> _Problem requirements_: Extend the forum thread about how movzx determines its source operand size in AT&T syntax, beginning right after its last sentence.

===== Passage provided =====

Reputation: 4767
I have stored a one-byte value of 8
and I'd like to move that into the rax
register. I'm currently doing this with movzx
to zero-extend the byte:
.globl main
main:
push %rbp
mov %rsp, %rbp
movb $8, -1(%rbp)
movzx -1(%rbp), %rax <-- here
...
How does the movzx
instruction 'know' that the value at -1(%rbp)
is only one byte long? From here is says, if I'm reading it properly, that it can work on both a byte
and a word
, but how would it know? For example, if I added a two-byte value at -2(%rbp)
how would it know to grab the two-byte value? Is there another instruction where I can just grab a one
or two
or four
byte value at an address and insert it into a 64 bit register?
I suppose another way to do it would be to first zero-out the register and then add it to the 8-bit (or however many bits) component, such as:
mov $0, %rax
mov -1(%rbp), %al
Is there one way that is more preferred than another way?
Upvotes: 0
Views: 1694
Reputation: 365586
It's ambiguous and relies on some default, you shouldn't write code like that.
That's why AT&T syntax has movzb
and movzw
instructions (typically used as movzbl -1(%rbp), %eax
), for the two different source sizes of the Intel-syntax movzx
mnemonic. See Are x86 Assembly Mnemonic standarized? (no, AT&T makes up new names.)
And yes, you could xor %eax,%eax
/ mov -1(%rbp), %al
to merge into the low byte, but that's pointlessly inefficient. x86-64 guarantees the availability of 386 instructions like movzx.
Surprisingly, movzx -1(%rbp), %rax
does assemble. If you assemble it, then disassemble back into AT&T syntax with objdump -d foo.o
, you get movzbq
(byte to quad), including a useless REX prefix instead of letting implicit zero-extension do the job after writing EAX.

===== Given data =====

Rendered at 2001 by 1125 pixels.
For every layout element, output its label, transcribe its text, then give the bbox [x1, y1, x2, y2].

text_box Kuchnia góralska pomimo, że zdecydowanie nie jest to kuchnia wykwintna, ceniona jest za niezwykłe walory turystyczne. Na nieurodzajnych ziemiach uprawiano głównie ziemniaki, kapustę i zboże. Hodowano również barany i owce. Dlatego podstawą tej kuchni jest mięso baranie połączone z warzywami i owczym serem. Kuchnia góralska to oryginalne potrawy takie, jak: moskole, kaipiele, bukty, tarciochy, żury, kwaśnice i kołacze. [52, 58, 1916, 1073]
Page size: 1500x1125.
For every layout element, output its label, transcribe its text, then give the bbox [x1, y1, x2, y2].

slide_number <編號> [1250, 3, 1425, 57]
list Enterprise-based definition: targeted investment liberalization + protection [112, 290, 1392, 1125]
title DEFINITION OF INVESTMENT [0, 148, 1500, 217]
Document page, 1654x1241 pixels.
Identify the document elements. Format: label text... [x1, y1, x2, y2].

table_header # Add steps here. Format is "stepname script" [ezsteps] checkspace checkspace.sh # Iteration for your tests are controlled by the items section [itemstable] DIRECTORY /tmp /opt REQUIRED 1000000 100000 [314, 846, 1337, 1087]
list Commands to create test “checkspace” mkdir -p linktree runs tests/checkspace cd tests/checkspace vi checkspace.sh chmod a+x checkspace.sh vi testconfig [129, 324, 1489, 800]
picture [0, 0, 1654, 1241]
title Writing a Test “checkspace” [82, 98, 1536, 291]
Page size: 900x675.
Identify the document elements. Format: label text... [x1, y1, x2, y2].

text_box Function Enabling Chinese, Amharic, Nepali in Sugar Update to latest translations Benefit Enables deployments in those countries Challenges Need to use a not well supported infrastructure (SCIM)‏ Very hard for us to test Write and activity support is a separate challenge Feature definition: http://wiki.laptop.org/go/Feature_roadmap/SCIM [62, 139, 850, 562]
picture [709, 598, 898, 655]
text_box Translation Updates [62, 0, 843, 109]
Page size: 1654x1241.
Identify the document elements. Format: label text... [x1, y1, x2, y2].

=====

> _Response for this exercise_:
48 0f b6 45 ff movzbq -0x1(%rbp),%rax
Or disassemble into Intel syntax with objdump -drwC -Mintel
:
48 0f b6 45 ff movzx rax,BYTE PTR [rbp-0x1]
Fun fact: GAS can't infer movzb
vs. movzw
if you write just movz
, because movz
isn't an instruction mnemonic. Unlike operand-size suffixes that can be inferred from the operands, the b
and w
are treated as part of the mnemonic. But you can write movzx
and then it will infer both sizes from register operands, just like in Intel-syntax mode.
5: 0f b6 c0 movzbl %al,%eax # source: movzx %al, %eax
8: 0f b7 c0 movzwl %ax,%eax # source: movzx %ax, %eax
movzw
and movzb
act like instruction mnemonics in their own right (that can infer a size suffix from the destination register). Semi-related: What does the MOVZBL instruction do in IA-32 AT&T syntax?
Also related: a table of cdq and so on equivalents in terms of movsx
and AT&T equivalents: What does cltq do in assembly?
Also related: MOVZX missing 32 bit register to 64 bit register - because that's implicit in writing a 32-bit register.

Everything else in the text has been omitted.